• Task brief
Records follow. Select each line holding "zijn".

• Page-level text extractions
Segment Open

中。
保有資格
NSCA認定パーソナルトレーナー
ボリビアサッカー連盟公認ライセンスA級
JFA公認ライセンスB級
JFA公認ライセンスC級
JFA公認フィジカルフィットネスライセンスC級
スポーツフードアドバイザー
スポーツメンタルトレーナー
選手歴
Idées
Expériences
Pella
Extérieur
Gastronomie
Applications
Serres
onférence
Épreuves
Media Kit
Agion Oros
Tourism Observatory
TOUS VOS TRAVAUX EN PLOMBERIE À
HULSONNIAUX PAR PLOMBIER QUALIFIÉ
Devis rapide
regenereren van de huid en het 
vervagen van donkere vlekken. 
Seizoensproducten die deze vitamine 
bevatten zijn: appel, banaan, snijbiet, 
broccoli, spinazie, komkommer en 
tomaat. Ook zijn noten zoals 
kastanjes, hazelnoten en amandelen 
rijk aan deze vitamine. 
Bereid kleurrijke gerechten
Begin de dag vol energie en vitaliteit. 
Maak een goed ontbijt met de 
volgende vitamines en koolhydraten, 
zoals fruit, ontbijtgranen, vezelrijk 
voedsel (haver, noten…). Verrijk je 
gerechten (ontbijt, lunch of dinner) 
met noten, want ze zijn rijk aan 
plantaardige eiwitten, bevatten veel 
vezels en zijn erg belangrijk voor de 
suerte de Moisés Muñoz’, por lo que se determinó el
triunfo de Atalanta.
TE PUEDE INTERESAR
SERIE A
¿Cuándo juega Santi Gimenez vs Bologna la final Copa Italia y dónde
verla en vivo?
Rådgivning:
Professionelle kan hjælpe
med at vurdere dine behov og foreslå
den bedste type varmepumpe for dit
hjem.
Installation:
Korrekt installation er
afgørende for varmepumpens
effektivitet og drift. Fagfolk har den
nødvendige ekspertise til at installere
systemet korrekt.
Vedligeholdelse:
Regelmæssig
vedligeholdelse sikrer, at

Segment Closed

• Response to the task
bevatten zijn: appel, banaan, snijbiet, 
tomaat. Ook zijn noten zoals 
met noten, want ze zijn rijk aan 
vezels en zijn erg belangrijk voor de 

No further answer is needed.